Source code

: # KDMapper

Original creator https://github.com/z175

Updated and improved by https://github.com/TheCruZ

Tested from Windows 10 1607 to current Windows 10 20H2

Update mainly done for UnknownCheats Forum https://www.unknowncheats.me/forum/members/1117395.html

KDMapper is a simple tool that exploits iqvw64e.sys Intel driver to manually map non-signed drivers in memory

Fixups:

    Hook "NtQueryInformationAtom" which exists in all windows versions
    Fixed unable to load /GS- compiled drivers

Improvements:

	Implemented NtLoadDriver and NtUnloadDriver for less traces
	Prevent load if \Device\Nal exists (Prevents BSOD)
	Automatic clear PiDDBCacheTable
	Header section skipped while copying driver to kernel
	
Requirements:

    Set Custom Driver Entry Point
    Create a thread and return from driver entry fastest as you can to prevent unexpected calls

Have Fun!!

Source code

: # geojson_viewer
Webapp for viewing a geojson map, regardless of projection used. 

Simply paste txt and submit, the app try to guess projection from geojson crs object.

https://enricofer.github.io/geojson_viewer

_ABOUT THIS EXERCISE_
Determine how many lines in the data include "KDMapper", and let the answer be that number alone.

_RESULT FOR THIS EXERCISE_
2